The information
age, the age of technology, the digitized culture and the cyber culture
communities of our day have left many people, like me, in the wake of this big
ship that sails on the sea of the global society. There are so many ways to
electronically communicate today that we are inching closer and closer to not
even having to speak to one another at all.
I will admit that it has certainly helped us communicate quicker and
over longer distances almost immediately. Just like this simple blog here. When
I was in elementary school you had to get a newspaper or a magazine in order to
read stuff people had to say about everything. “Communication is the problem to
the answer” wrote the British Band 10CC in their song “The Things We Do For Love” which was released in 1976. How true
that line is for us today with the exception of what we do for love, but
rather, the things we do to keep from talking to people. Social skills that
were taught in the first grade have gone the way of the eight track tape
player. Conversational skills such as listening and cadence of speech do not
apply to tweets. If you can read you can communicate. Push a few keys, insert
some funny faces, a few consonants and vowels in upper case and boom . . . you
have sent a message. Facebook has replaced the grapevine. Gossip used to be
juicy because it had time to get ripe. You didn’t know it the moment it happened.

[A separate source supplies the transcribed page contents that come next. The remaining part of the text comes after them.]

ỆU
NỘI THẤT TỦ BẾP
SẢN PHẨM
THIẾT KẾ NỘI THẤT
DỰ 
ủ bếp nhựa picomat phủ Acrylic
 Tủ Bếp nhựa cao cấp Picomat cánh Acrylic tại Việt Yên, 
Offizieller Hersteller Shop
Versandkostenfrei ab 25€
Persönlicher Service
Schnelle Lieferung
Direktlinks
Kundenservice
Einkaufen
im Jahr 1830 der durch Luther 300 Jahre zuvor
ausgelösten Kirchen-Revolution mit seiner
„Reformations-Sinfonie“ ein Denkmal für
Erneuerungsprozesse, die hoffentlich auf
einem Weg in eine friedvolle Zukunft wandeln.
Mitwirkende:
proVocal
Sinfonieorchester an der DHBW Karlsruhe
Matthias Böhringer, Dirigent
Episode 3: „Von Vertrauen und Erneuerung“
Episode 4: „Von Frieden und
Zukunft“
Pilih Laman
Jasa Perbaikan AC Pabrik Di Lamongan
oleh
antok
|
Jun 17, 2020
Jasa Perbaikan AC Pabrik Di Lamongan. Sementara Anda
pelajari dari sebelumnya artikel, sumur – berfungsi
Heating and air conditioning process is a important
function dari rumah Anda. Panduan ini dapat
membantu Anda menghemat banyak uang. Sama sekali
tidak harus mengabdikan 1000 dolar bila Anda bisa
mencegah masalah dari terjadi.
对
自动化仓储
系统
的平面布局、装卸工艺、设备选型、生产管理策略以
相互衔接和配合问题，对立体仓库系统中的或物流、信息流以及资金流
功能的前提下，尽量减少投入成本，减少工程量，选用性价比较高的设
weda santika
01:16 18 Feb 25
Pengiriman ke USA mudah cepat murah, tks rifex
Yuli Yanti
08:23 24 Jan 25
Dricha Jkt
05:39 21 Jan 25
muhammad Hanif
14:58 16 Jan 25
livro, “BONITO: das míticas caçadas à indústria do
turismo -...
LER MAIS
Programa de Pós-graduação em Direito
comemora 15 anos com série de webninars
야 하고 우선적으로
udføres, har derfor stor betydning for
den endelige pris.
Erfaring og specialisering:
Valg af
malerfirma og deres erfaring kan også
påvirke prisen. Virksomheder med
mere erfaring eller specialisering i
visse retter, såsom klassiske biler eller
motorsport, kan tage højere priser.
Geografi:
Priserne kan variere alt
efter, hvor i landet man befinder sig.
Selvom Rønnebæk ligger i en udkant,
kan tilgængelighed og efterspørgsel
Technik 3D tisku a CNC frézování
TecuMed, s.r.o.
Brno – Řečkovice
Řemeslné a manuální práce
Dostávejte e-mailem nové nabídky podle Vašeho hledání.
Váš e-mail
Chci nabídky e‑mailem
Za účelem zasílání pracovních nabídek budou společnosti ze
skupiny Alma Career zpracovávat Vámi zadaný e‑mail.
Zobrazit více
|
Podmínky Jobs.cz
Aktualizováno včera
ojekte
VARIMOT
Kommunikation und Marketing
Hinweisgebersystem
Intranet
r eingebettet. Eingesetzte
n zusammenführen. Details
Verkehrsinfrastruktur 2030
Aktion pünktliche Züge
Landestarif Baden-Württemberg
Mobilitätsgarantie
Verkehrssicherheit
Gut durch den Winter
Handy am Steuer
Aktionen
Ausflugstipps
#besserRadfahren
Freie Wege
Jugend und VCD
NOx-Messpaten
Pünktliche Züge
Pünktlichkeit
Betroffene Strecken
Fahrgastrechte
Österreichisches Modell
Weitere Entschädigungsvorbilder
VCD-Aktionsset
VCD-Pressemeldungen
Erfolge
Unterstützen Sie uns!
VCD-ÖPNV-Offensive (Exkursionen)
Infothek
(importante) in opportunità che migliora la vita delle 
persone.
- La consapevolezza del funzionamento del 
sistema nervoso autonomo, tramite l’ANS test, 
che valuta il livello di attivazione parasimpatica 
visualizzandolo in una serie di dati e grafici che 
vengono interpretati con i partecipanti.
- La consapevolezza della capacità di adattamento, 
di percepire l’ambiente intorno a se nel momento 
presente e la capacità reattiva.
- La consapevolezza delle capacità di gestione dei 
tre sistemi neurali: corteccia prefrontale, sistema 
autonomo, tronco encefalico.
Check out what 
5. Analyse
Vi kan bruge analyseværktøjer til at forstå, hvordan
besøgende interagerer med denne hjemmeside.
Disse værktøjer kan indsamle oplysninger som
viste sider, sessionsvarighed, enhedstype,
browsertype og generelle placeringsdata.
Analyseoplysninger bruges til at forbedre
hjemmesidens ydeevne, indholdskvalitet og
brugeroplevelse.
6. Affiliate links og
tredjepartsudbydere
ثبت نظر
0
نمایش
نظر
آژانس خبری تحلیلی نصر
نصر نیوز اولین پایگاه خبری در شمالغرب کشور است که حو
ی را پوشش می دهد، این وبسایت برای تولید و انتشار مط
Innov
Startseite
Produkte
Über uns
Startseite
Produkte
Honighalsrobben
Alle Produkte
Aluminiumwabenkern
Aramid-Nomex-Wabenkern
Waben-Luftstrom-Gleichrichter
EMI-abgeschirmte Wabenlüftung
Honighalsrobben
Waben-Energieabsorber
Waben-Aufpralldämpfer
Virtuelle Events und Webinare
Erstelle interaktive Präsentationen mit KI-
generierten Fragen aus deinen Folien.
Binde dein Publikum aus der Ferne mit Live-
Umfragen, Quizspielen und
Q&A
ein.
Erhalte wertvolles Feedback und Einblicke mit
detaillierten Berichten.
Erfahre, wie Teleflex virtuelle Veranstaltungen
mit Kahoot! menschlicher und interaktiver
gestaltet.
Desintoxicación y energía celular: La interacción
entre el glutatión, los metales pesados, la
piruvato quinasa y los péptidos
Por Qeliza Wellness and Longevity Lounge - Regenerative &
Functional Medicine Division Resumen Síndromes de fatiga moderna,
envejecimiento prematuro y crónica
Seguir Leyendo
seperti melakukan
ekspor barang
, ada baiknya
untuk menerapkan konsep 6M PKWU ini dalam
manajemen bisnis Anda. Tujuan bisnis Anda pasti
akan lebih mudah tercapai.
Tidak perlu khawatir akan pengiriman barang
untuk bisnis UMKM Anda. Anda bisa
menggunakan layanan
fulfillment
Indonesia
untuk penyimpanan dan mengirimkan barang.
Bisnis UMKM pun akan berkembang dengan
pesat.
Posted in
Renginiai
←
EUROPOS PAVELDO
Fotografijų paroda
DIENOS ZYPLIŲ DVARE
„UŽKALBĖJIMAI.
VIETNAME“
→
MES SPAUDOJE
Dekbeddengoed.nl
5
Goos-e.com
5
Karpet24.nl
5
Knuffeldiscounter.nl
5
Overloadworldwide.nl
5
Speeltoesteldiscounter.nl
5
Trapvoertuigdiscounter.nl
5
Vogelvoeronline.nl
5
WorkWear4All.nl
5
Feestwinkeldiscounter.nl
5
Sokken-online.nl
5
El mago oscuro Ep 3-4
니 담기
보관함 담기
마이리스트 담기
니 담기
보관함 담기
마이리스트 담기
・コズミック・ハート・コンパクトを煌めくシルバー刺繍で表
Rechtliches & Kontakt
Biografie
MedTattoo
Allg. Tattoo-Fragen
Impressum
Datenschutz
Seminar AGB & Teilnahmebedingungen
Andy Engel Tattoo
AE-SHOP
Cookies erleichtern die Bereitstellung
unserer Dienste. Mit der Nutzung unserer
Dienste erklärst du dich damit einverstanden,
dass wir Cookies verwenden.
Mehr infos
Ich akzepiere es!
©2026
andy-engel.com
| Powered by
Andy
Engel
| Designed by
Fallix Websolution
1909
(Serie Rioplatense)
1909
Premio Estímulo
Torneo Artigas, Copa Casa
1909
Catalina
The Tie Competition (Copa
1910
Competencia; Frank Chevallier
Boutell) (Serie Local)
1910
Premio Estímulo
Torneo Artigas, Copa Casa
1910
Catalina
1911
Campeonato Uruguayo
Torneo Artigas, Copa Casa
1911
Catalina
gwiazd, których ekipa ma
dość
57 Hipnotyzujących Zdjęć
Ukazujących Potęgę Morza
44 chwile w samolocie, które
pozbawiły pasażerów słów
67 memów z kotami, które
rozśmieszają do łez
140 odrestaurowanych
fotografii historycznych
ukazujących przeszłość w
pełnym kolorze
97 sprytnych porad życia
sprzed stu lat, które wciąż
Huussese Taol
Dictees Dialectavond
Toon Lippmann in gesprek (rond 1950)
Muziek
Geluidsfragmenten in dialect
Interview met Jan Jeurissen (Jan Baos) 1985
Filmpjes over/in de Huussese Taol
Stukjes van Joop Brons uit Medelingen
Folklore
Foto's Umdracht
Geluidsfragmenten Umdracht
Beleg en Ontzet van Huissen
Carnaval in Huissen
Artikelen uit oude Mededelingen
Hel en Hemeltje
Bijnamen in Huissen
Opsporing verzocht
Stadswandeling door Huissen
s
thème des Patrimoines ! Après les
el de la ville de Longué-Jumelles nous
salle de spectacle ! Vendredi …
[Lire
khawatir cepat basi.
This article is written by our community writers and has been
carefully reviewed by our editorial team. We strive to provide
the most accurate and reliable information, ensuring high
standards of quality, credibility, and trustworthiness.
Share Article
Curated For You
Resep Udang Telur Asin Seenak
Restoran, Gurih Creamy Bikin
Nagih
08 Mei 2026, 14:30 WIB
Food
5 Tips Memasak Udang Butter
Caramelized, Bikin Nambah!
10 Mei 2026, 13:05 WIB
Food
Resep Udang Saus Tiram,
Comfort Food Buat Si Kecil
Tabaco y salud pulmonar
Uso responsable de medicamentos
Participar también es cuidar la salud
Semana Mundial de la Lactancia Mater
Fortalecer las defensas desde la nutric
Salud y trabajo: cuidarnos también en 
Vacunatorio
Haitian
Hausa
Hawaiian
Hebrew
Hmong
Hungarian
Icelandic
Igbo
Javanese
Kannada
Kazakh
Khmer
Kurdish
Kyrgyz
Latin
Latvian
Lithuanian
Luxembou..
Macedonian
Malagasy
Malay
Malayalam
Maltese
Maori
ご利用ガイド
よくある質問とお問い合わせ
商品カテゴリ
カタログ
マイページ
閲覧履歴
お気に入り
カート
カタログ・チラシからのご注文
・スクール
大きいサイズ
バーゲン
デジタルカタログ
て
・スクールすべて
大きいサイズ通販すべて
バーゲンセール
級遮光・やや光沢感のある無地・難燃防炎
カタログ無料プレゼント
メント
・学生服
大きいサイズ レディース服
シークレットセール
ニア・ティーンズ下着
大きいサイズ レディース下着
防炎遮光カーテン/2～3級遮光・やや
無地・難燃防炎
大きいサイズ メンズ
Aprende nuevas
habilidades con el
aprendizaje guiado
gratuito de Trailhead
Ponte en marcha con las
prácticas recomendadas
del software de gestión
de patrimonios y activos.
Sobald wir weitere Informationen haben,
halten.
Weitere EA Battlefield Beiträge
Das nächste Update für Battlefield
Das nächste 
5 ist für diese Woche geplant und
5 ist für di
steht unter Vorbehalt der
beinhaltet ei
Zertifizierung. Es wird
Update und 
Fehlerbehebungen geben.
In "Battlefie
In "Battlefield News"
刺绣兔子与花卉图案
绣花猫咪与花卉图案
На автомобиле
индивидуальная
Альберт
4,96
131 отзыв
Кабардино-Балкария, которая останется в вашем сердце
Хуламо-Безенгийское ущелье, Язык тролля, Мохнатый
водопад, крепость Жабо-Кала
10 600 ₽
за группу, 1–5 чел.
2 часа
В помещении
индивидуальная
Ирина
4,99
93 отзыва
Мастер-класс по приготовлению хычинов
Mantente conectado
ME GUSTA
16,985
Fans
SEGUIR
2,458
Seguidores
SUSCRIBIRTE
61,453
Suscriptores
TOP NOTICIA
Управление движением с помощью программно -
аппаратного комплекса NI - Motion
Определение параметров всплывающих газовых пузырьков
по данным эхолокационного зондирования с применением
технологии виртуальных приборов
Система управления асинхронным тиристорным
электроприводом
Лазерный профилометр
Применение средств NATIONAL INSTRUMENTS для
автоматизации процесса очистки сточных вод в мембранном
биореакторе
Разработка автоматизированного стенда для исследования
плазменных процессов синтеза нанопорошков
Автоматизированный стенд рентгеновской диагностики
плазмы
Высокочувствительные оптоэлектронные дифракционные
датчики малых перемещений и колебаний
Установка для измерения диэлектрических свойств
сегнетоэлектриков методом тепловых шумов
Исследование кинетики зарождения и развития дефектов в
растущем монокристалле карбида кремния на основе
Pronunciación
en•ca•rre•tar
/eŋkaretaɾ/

Now not only do you know at the very moment when someone falls off their
commode or their wagon, you can have a video of it; within seconds it spreads to
hundreds. The dirty laundry bin for families or friends has now been hung out
to dry in cyberspace. Is it any wonder people do not like to talk anymore? They
have no need to. People used to gather on front porches or at country stores
and even at church, to fellowship and talk with each other. Local post office
lobbies were the chat rooms. Now, and I’m guilty as well, we text someone in
the next room to keep from having to holler for them or actually walk up the
steps from the basement to tell them something.
Say what you will and think
what you want but conversation face to face is becoming a lost art. I guess
that is why people don’t come to church like they used to. They don’t have to
face the preachers when they preach the Word. They can read it online, like in
a blog, and read the parts they like. They don’t have to hear what they don’t
want to hear. It may offend them or depress them. There is one good thing about
not communicating face to face; it teaches us how prayer works!